Why the “bubble” narrative is missing the point – prices aren’t actually that extreme


Bulls keep winning and bears keep getting wrecked for one simple reason: most bears are fighting the last war. They’re staring at 1999-style trailing P/E charts or pre-1990s valuation norms and declaring “this time is different” as if that’s automatically a bad thing. In reality, this time really is different – and the data backs it up.
Look at the Magnificent 7 specifically:
• Forward P/E ratios are surprisingly moderate given the growth rates we’re seeing
• PEG ratios (P/E divided by expected growth) are actually lower than they’ve been at many points in the past decade and significantly lower than the rest of the S&P 493
We’re not paying 1999 multiples for 1999 growth – we’re paying reasonable (or even cheap) multiples for a completely different quality of business.
The core reason we’ll never return to pre-1990s valuation levels: the economy has shifted from tangible to intangible assets.
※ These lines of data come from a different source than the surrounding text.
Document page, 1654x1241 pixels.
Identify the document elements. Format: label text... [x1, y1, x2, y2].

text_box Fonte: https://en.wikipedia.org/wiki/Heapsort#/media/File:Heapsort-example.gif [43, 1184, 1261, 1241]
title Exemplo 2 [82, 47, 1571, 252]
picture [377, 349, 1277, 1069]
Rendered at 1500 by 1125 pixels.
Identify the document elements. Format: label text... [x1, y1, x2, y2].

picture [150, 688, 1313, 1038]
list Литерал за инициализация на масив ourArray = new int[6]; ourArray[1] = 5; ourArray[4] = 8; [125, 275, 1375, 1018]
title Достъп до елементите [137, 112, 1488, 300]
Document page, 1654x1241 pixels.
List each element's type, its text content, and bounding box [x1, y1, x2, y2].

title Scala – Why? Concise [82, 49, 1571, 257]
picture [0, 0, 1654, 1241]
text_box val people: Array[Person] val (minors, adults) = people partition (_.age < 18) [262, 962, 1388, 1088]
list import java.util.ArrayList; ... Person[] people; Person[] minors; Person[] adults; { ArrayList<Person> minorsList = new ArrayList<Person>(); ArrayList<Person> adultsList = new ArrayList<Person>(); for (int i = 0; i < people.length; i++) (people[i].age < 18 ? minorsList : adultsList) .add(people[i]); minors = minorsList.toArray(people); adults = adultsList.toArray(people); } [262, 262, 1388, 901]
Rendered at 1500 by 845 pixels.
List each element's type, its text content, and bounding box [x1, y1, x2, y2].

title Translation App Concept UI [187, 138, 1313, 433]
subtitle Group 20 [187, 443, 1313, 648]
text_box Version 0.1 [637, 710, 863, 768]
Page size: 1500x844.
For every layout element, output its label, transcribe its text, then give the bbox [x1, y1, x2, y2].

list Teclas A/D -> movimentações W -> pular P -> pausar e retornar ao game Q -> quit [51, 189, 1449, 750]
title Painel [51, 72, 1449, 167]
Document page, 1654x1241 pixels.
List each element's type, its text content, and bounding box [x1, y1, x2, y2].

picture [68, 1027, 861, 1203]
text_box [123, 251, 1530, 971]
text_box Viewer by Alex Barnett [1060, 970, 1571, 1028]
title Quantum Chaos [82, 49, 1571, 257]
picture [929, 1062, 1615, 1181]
Intellectual property, network effects, proprietary datasets, and software moats compound in ways steel mills and railroads never could. These assets get better and cheaper to scale every year instead of depreciating.
On AI specifically – the bear case that “AI won’t monetize” misses the bigger picture. Direct AI revenue might concentrate in a handful of players (Nvidia, the cloud hyperscalers, etc.), but the second-order effect is massive OPEX compression across every industry. Translation: companies will need far fewer employees to generate the same (or more) revenue.
You might lose your job… but the companies you own will be dramatically more profitable because of it. “You’ll own nothing, be replaced by a model, and be happy.”
Bears who keep waiting for a return to 15× earnings are going to be waiting a very long time. The game changed permanently sometime around the mid-90s and the laggards still haven’t adjusted their mental models.